Would you copy exactly the lines in the data below from the one that has "na ich konsekwencję w jakości. Zaczynając od" through the one that has "najrigoroznija bila po", dropping any pictures?
BEGIN
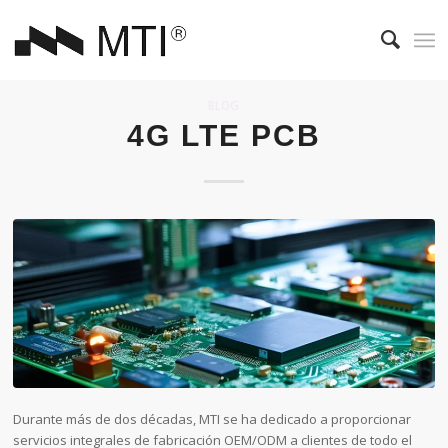
BLOG
4G LTE PCB
Durante más de dos décadas, MTI se ha dedicado a proporcionar
servicios integrales de fabricación OEM/ODM a clientes de todo el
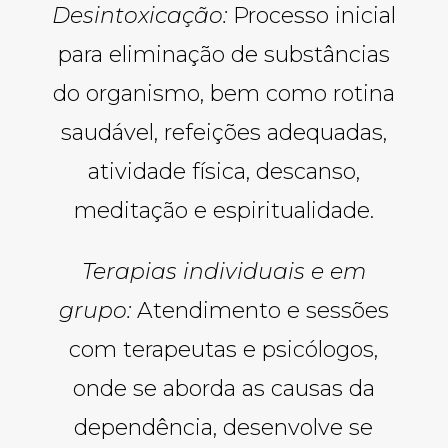
Desintoxicação:
Processo inicial
para eliminação de substâncias
do organismo, bem como rotina
saudável, refeições adequadas,
atividade física, descanso,
meditação e espiritualidade.
Terapias individuais e em
grupo:
Atendimento e sessões
com terapeutas e psicólogos,
onde se aborda as causas da
dependência, desenvolve se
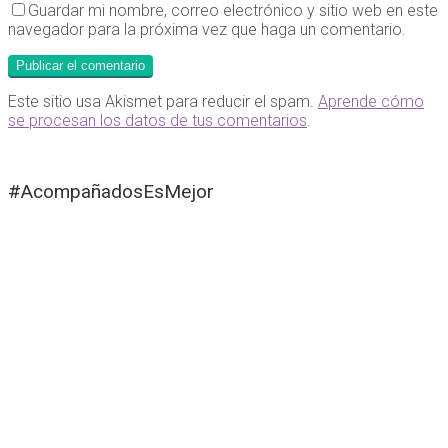
Guardar mi nombre, correo electrónico y sitio web en este
navegador para la próxima vez que haga un comentario.
Este sitio usa Akismet para reducir el spam.
Aprende cómo
se procesan los datos de tus comentarios
.
#AcompañadosEsMejor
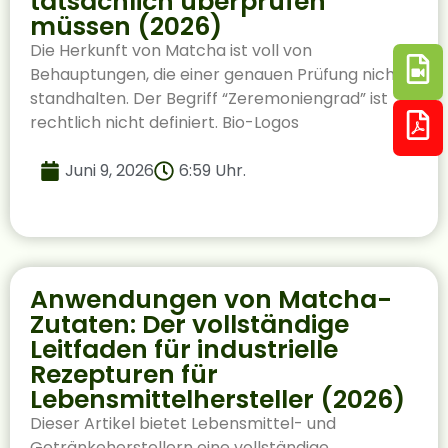
tatsächlich überprüfen
müssen (2026)
Die Herkunft von Matcha ist voll von
Behauptungen, die einer genauen Prüfung nicht
standhalten. Der Begriff “Zeremoniengrad” ist
rechtlich nicht definiert. Bio-Logos
Juni 9, 2026
6:59 Uhr.
Anwendungen von Matcha-
Zutaten: Der vollständige
Leitfaden für industrielle
Rezepturen für
Lebensmittelhersteller (2026)
Dieser Artikel bietet Lebensmittel- und
Getränkeherstellern eine vollständige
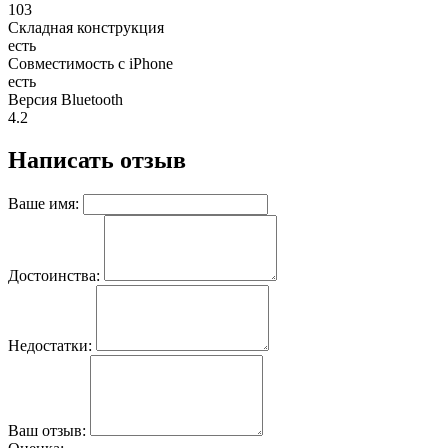
103
Складная конструкция
есть
Совместимость с iPhone
есть
Версия Bluetooth
4.2
Написать отзыв
Ваше имя:
Достоинства:
Недостатки:
Ваш отзыв:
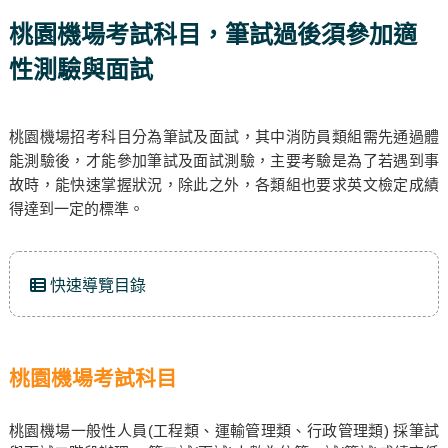
桃園機場考試科目，筆試過後須參加適
性測驗與面試
桃園機場招考科目分為筆試及面試，其中消防員類組需先通過體
能測驗後，才能參加筆試及面試測驗，主要考驗是為了若遇到事
故時，能快速掌握狀況，除此之外，各類組也要求英文檢定成績
得達到一定的標準。
快速導覽目錄
桃園機場考試科目
桃園機場一般性人員(工程類、運輸管理類、行政管理類) 採筆試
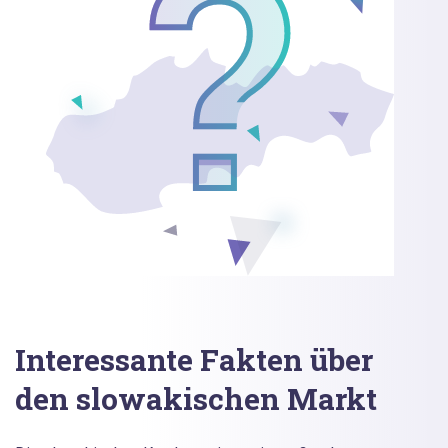
Interessante Fakten über
den slowakischen Markt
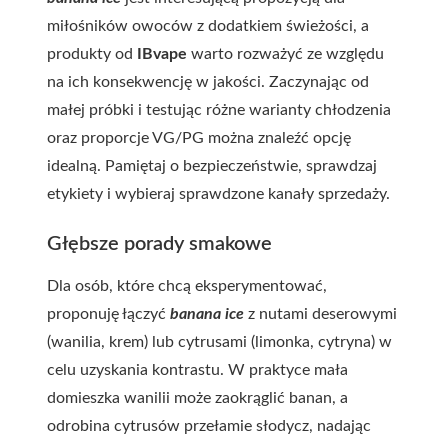
miłośników owoców z dodatkiem świeżości, a
produkty od
IBvape
warto rozważyć ze względu
na ich konsekwencję w jakości. Zaczynając od
małej próbki i testując różne warianty chłodzenia
oraz proporcje VG/PG można znaleźć opcję
idealną. Pamiętaj o bezpieczeństwie, sprawdzaj
etykiety i wybieraj sprawdzone kanały sprzedaży.
Głębsze porady smakowe
Dla osób, które chcą eksperymentować,
proponuję łączyć
banana ice
z nutami deserowymi
(wanilia, krem) lub cytrusami (limonka, cytryna) w
celu uzyskania kontrastu. W praktyce mała
domieszka wanilii może zaokrąglić banan, a
odrobina cytrusów przełamie słodycz, nadając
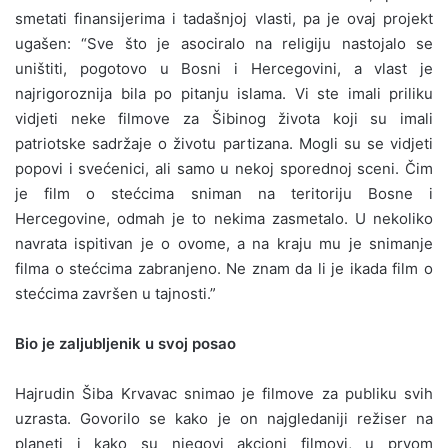
smetati finansijerima i tadašnjoj vlasti, pa je ovaj projekt
ugašen: “Sve što je asociralo na religiju nastojalo se
uništiti, pogotovo u Bosni i Hercegovini, a vlast je
najrigoroznija bila po pitanju islama. Vi ste imali priliku
vidjeti neke filmove za Šibinog života koji su imali
patriotske sadržaje o životu partizana. Mogli su se vidjeti
popovi i svećenici, ali samo u nekoj sporednoj sceni. Čim
je film o stećcima sniman na teritoriju Bosne i
Hercegovine, odmah je to nekima zasmetalo. U nekoliko
navrata ispitivan je o ovome, a na kraju mu je snimanje
filma o stećcima zabranjeno. Ne znam da li je ikada film o
stećcima završen u tajnosti.”
Bio je zaljubljenik u svoj posao
Hajrudin Šiba Krvavac snimao je filmove za publiku svih
uzrasta. Govorilo se kako je on najgledaniji režiser na
planeti i kako su njegovi akcioni filmovi, u prvom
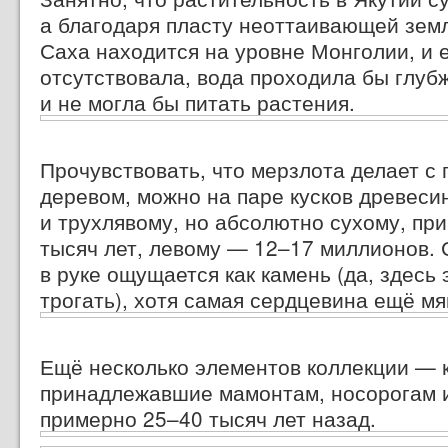
а благодаря пласту неоттаивающей зем
Саха находится на уровне Монголии, и 
отсутствовала, вода проходила бы глуб
и не могла бы питать растения.
Прочувствовать, что мерзлота делает с
деревом, можно на паре кусков древеси
и трухлявому, но абсолютно сухому, пр
тысяч лет, левому —
12–17 миллионов.
С
в руке ощущается как камень (да, здесь
трогать), хотя самая сердцевина ещё мя
Ещё несколько элементов коллекции — к
принадлежавшие мамонтам, носорогам 
примерно
25–40 тысяч лет
назад.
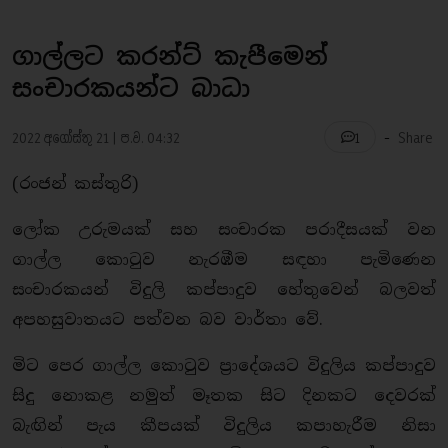
ගාල්ලට කරන්ට් කැපීමෙන්
සංචාරකයන්ට බාධා
-
2022 අගෝස්තු 21 | ප.ව. 04:32
Share
1
(රංජන් කස්තුරි)
ලෝක උරුමයක් සහ සංචාරක පරාදීසයක් වන
ගාල්ල කොටුව නැරඹීම සඳහා පැමිණෙන
සංචාරකයන් විදුලි කප්පාදුව හේතුවෙන් බලවත්
අපහසුවාතයට පත්වන බව වාර්තා වේ.
මිට පෙර ගාල්ල කොටුව ප්‍රාදේශයට විදුලිය කප්පාදුව
සිදු නොකළ නමුත් මෑතක සිට දිනකට දෙවරක්
බැඟින් පැය කීපයක් විදුලිය කපාහැරීම නිසා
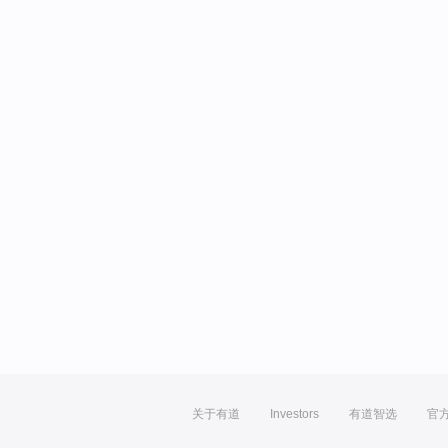
关于有道
Investors
有道智选
官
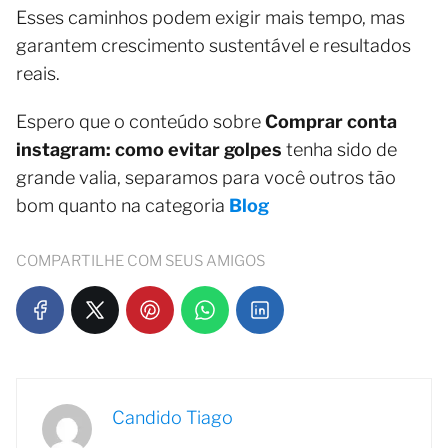
Esses caminhos podem exigir mais tempo, mas
garantem crescimento sustentável e resultados
reais.
Espero que o conteúdo sobre
Comprar conta
instagram: como evitar golpes
tenha sido de
grande valia, separamos para você outros tão
bom quanto na categoria
Blog
COMPARTILHE COM SEUS AMIGOS
Candido Tiago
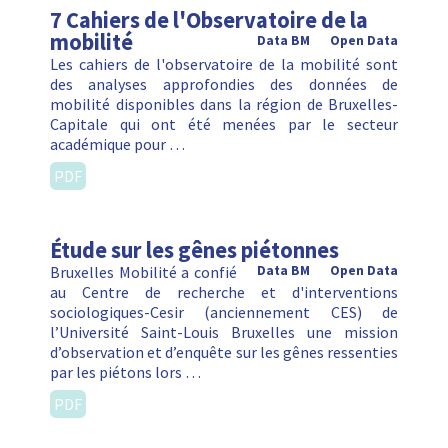
7 Cahiers de l'Observatoire de la
mobilité
Data BM
Open Data
Les cahiers de l'observatoire de la mobilité sont
des analyses approfondies des données de
mobilité disponibles dans la région de Bruxelles-
Capitale qui ont été menées par le secteur
académique pour …
PDF
Étude sur les gênes piétonnes
Bruxelles Mobilité a confié
Data BM
Open Data
au Centre de recherche et d'interventions
sociologiques-Cesir (anciennement CES) de
l’Université Saint-Louis Bruxelles une mission
d’observation et d’enquête sur les gênes ressenties
par les piétons lors …
PDF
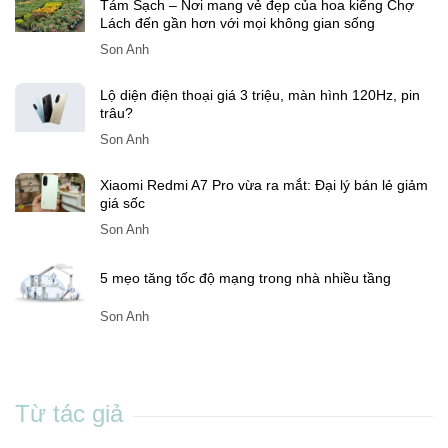
Còn bao nhiêu ngày nữa đến Tết Đinh Mùi 2027?
SonAnh
Tám Sạch – Nơi mang vẻ đẹp của hoa kiểng Chợ
Lách đến gần hơn với mọi không gian sống
Son Anh
Lộ diện điện thoại giá 3 triệu, màn hình 120Hz, pin
trâu?
Son Anh
Xiaomi Redmi A7 Pro vừa ra mắt: Đại lý bán lẻ giảm
giá sốc
Son Anh
5 mẹo tăng tốc độ mạng trong nhà nhiều tầng
Son Anh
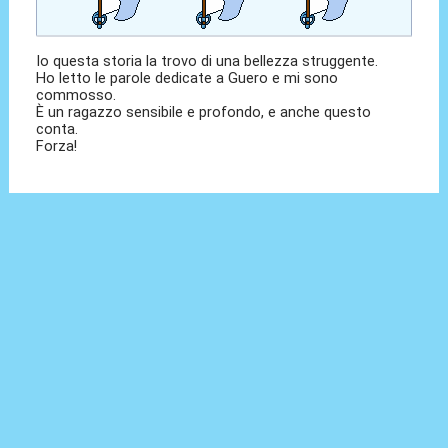
Io questa storia la trovo di una bellezza struggente.
Ho letto le parole dedicate a Guero e mi sono
commosso.
È un ragazzo sensibile e profondo, e anche questo
conta.
Forza!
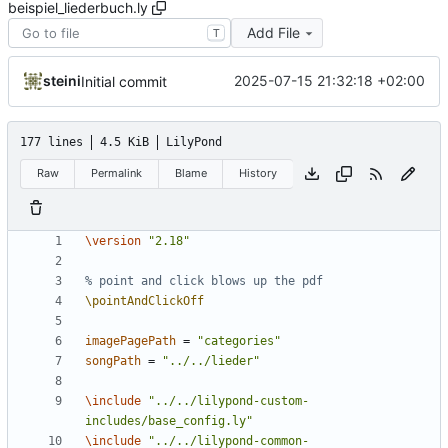
beispiel_liederbuch.ly
Add File
T
steini
2025-07-15 21:32:18 +02:00
Initial commit
177 lines
4.5 KiB
LilyPond
Raw
Permalink
Blame
History
\version
"2.18"
% point and click blows up the pdf
\pointAndClickOff
imagePagePath
=
"categories"
songPath
=
"../../lieder"
\include
"../../lilypond-custom-
includes/base_config.ly"
\include
"../../lilypond-common-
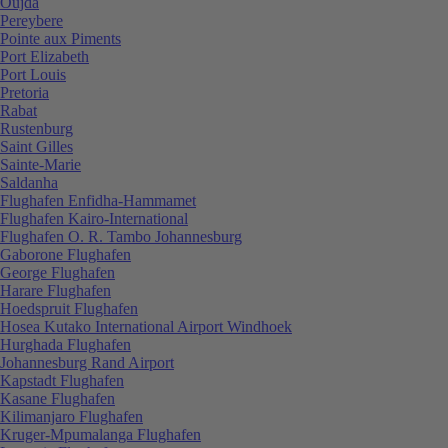
Oujda
Pereybere
Pointe aux Piments
Port Elizabeth
Port Louis
Pretoria
Rabat
Rustenburg
Saint Gilles
Sainte-Marie
Saldanha
Flughafen Enfidha-Hammamet
Flughafen Kairo-International
Flughafen O. R. Tambo Johannesburg
Gaborone Flughafen
George Flughafen
Harare Flughafen
Hoedspruit Flughafen
Hosea Kutako International Airport Windhoek
Hurghada Flughafen
Johannesburg Rand Airport
Kapstadt Flughafen
Kasane Flughafen
Kilimanjaro Flughafen
Kruger-Mpumalanga Flughafen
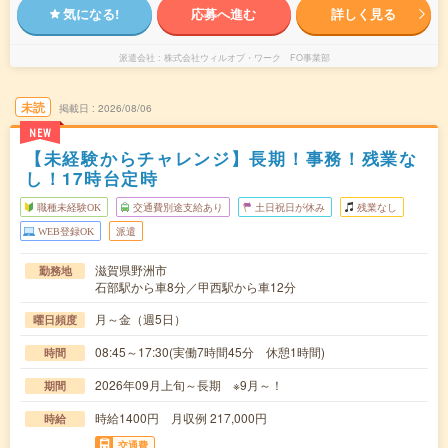
気になる!
応募へ進む
詳しく見る
派遣会社
株式会社ウィルオブ・ワーク FO事業部
未読
掲載日
2026/08/06
NEW
【未経験からチャレンジ】長期！事務！残業な
し！17時台定時
職種未経験OK
交通費別途支給あり
土日祝日が休み
残業なし
WEB登録OK
派遣
滋賀県野洲市
勤務地
石部駅から車8分／甲西駅から車12分
月～金（週5日）
曜日頻度
08:45～17:30(実働7時間45分 休憩1時間)
時間
2026年09月上旬～長期 ※9月～！
期間
時給1400円 月収例 217,000円
時給
交通費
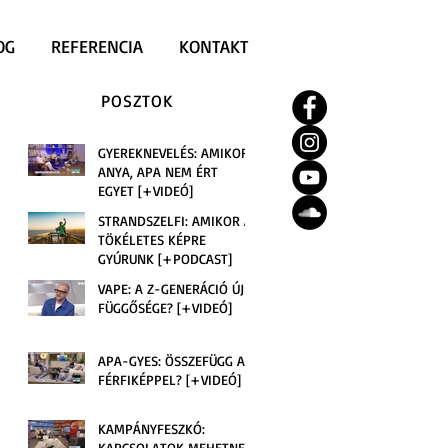
OG
REFERENCIA
KONTAKT
POSZTOK
GYEREKNEVELÉS: AMIKOR
ANYA, APA NEM ÉRT
EGYET [+VIDEÓ]
STRANDSZELFI: AMIKOR A
TÖKÉLETES KÉPRE
GYÚRUNK [+PODCAST]
VAPE: A Z-GENERÁCIÓ ÚJ
FÜGGŐSÉGE? [+VIDEÓ]
APA-GYES: ÖSSZEFÜGG A
FÉRFIKÉPPEL? [+VIDEÓ]
KAMPÁNYFESZKÓ:
KAPCSOLATOK MEHETNEK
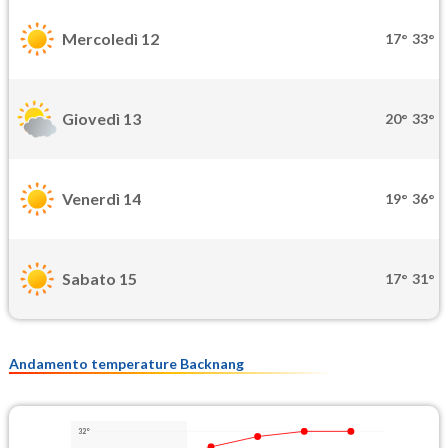
Mercoledì 12
17°
33°
Giovedì 13
20°
33°
Venerdì 14
19°
36°
Sabato 15
17°
31°
Andamento temperature Backnang
32°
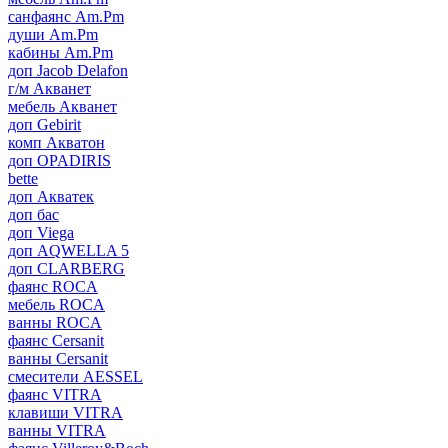
санфаянс Am.Pm
души Am.Pm
кабины Am.Pm
доп Jacob Delafon
г/м Акванет
мебель Акванет
доп Gebirit
комп Акватон
доп OPADIRIS
bette
доп Акватек
доп бас
доп Viega
доп AQWELLA 5
доп CLARBERG
фаянс ROCA
мебель ROCA
ванны ROCA
фаянс Cersanit
ванны Cersanit
смесители AESSEL
фаянс VITRA
клавиши VITRA
ванны VITRA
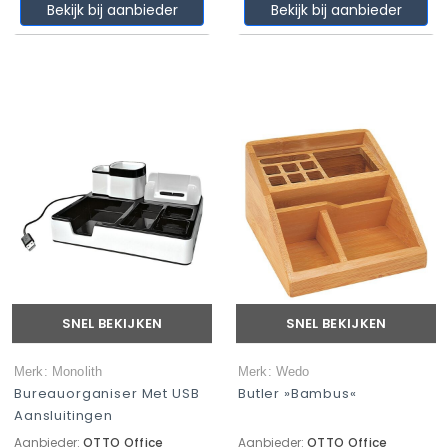
Bekijk bij aanbieder
Bekijk bij aanbieder
SNEL BEKIJKEN
SNEL BEKIJKEN
Merk: Monolith
Merk: Wedo
Bureauorganiser Met USB
Butler »Bambus«
Aansluitingen
Aanbieder:
OTTO Office
Aanbieder:
OTTO Office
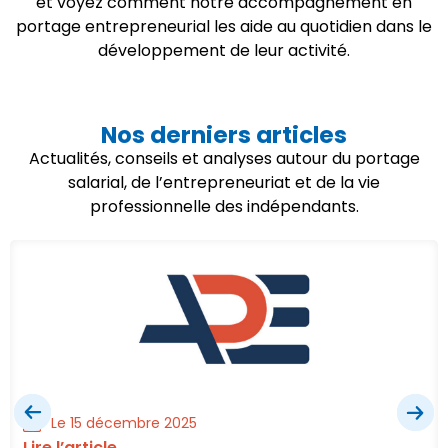
et voyez comment notre accompagnement en
portage entrepreneurial les aide au quotidien dans le
développement de leur activité.
Nos derniers articles
Actualités, conseils et analyses autour du portage
salarial, de l’entrepreneuriat et de la vie
professionnelle des indépendants.
Le 15 décembre 2025
Lire l’article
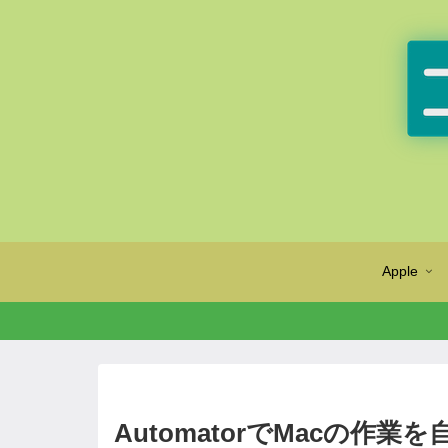
Apple
AutomatorでMacの作業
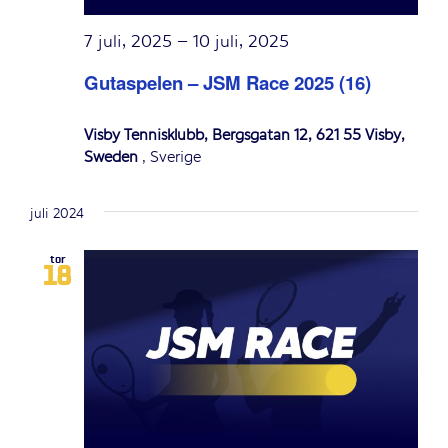
7 juli, 2025
–
10 juli, 2025
Gutaspelen – JSM Race 2025 (16)
Visby Tennisklubb, Bergsgatan 12, 621 55 Visby,
Sweden
, Sverige
juli 2024
tor
18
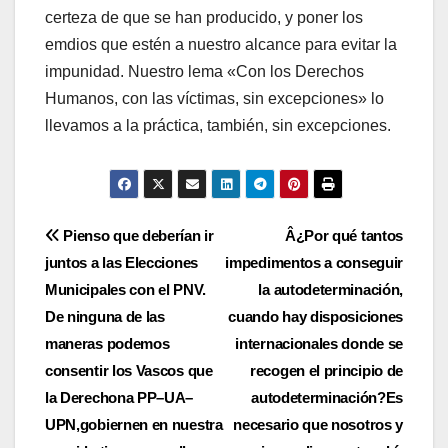
certeza de que se han producido, y poner los
emdios que estén a nuestro alcance para evitar la
impunidad. Nuestro lema «Con los Derechos
Humanos, con las ví­ctimas, sin excepciones» lo
llevamos a la práctica, también, sin excepciones.
Navegación
Pienso que deberí­an ir
Â¿Por qué tantos
juntos a las Elecciones
impedimentos a conseguir
de
Municipales con el PNV.
la autodeterminación,
entradas
De ninguna de las
cuando hay disposiciones
maneras podemos
internacionales donde se
consentir los Vascos que
recogen el principio de
la Derechona PP–UA–
autodeterminación?Es
UPN,gobiernen en nuestra
necesario que nosotros y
END
Written solution ->
na ich konsekwencję w jakości. Zaczynając od
małej próbki i testując różne warianty chłodzenia
oraz proporcje VG/PG można znaleźć opcję
idealną. Pamiętaj o bezpieczeństwie, sprawdzaj
etykiety i wybieraj sprawdzone kanały sprzedaży.
Głębsze porady smakowe
Dla osób, które chcą eksperymentować,
proponuję łączyć
banana ice
z nutami deserowymi
(wanilia, krem) lub cytrusami (limonka, cytryna) w
celu uzyskania kontrastu. W praktyce mała
domieszka wanilii może zaokrąglić banan, a
odrobina cytrusów przełamie słodycz, nadając
smetati finansijerima i tadašnjoj vlasti, pa je ovaj projekt
ugašen: “Sve što je asociralo na religiju nastojalo se
uništiti, pogotovo u Bosni i Hercegovini, a vlast je
najrigoroznija bila po pitanju islama. Vi ste imali priliku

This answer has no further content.